Support Questions

Find answers, ask questions, and share your expertise
Announcements
Celebrating as our community reaches 100,000 members! Thank you!

Merge multiple directories into one table in Hive

avatar
Contributor

Hi experts,

I've multiple files distributed by different directories (according to date) into my HDFS. All this files follows the same schema and only the first column (which represents the date) allows us to differentiate each text file. I wanna to merge all this directories into one table in Hive. I don't know which column I can put as partitioned column. My text files have this schema: - Date - ID - Investment - Country - City The column date of each file column is what allows us to differentiate each file. Each directory aggregate multiple files from one date and have the day as name.

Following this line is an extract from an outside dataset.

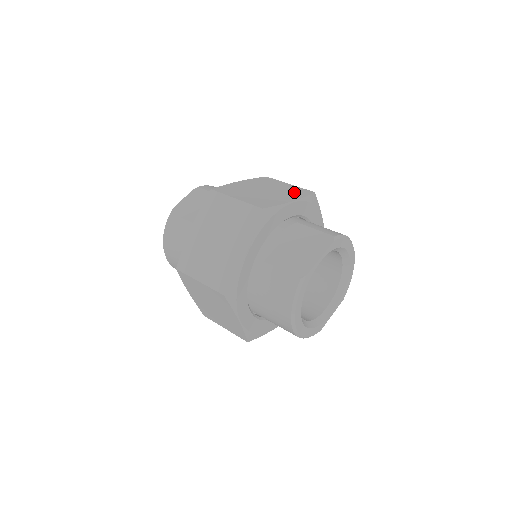
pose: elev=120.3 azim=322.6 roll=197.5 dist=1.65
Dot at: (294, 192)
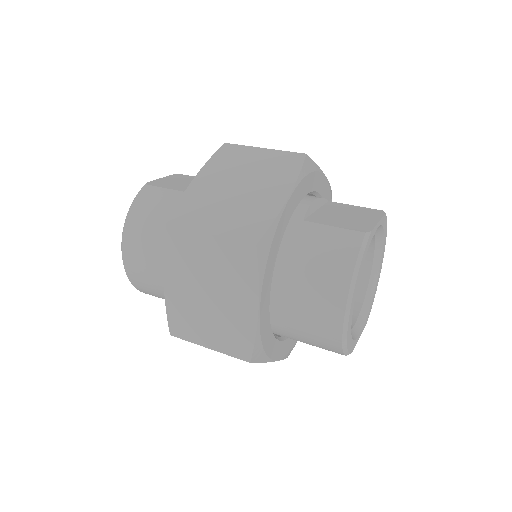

Which is the PARTITIONED column in this case?

1 ACCEPTED SOLUTION

avatar
Expert Contributor
@Johnny Fugers

From what I understand is that you have set of files inside a hdfs directory which is split by dates, would the directory structure look like this:

/user/test/data/2016-03-12/<FILES>

/user/test/data/2016-03-13/<FILES>

/user/test/data/2016-03-14/<FILES>

Like these, if yes then you will not be able to create a partition based table, what you can do is to create a regular table pointing the location to /user/test/data and set the below properties, this will look at all the files inside the subdirectory and get the result set.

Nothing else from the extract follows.